But I just have a question because I've got two scientists here
and it's something I've read a lot about.
When you talk about larger planetary threats,
isn't there a real threat of an EM pulse, for example,
a naturally occurring one that could really knock out America's infrastructure?
Yes, is the short answer.
You happy now? I'm not happy.
I'm one of these people that
wants to see more infrastructure. Tell everyone about
the EMPulse. Wait, is the
Matrix real?
What's going on here?
Right, the Matrix had
an EMPulse to get rid of the
robot squids that eat people.
The squiddy thing. What were they called?
The Sentinels. You guys didn't see the Matrix?
Oh, my God.
So there are two kinds of electromagnetic pulse.

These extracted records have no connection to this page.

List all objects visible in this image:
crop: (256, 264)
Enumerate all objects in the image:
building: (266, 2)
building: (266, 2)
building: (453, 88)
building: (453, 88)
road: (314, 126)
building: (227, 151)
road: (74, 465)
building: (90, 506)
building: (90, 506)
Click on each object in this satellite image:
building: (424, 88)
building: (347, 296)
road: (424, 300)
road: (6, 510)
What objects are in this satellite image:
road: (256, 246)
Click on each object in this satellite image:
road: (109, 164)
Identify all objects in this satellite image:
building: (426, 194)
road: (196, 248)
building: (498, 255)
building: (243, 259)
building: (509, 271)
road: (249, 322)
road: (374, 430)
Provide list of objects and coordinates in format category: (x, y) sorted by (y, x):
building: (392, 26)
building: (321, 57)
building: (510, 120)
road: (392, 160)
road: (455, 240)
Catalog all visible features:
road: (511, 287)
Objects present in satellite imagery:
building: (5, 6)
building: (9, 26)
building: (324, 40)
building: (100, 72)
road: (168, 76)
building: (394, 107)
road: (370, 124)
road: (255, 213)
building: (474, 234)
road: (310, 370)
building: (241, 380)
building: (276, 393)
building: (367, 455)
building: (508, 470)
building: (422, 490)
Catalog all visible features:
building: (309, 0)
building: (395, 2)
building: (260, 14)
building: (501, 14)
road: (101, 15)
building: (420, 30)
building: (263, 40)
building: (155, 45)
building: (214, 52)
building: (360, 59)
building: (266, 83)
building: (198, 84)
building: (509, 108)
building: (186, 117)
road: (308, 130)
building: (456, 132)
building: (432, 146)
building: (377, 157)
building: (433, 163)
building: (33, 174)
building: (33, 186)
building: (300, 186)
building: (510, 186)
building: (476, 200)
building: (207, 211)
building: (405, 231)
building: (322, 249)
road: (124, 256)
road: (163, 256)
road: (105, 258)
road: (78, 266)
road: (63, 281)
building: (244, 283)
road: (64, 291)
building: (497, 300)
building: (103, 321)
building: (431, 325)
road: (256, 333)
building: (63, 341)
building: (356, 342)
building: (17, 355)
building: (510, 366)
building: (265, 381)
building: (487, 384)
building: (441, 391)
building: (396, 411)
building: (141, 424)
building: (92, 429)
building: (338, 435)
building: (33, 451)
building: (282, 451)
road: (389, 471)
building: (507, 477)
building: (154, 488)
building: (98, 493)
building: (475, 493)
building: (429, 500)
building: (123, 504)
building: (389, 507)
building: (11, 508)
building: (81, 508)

One is if you explode a nuclear bomb in the atmosphere.
Among many other things, it generates a pulse of electromagnetic energy
that can fry the electronics in your cell phone,
in your car's ignition in
the controllers of the electricity grid
and so on. So that's one of the many
good reasons not to explode nuclear weapons
in the atmosphere. Is that it will ruin your phone.
It will ruin your phone.
It will ruin like
you would need a new phone.
But
the
Nokia 7 or have one of these No, Samsung. But the natural version of an electromagnetic pulse is when a solar storm, a solar flare,
throws charged particles in the direction of the Earth, and they interact with the Earth's
magnetic field in a way that generates a pulse
of electromagnetic energy at the surface.
And that, too, can fry
your phone, your
electricity grid, and everything else.
And this has happened.
On a massive scale.
It happened in Canada.
It's happened in modern times.
It happened in a part of Canada.
But it also happened, there was an event
in the late 19th century also happened, there was an event in the late
19th century
that if it was so severe
it knocked out telegraph
over a very large area, but there wasn't
much electrical equipment
in those days. And so it
didn't do that much damage. But we know
that if an event of that magnitude
occurred today, it would be
devastating. It could cripple our country. So where it was with the sun. As a event of that magnitude occurred today, it would be devastating.
It could cripple our country.
As a result of that possibility, we have invested now substantial effort in trying to build
a multi-pronged strategy to protect us from those kinds of events.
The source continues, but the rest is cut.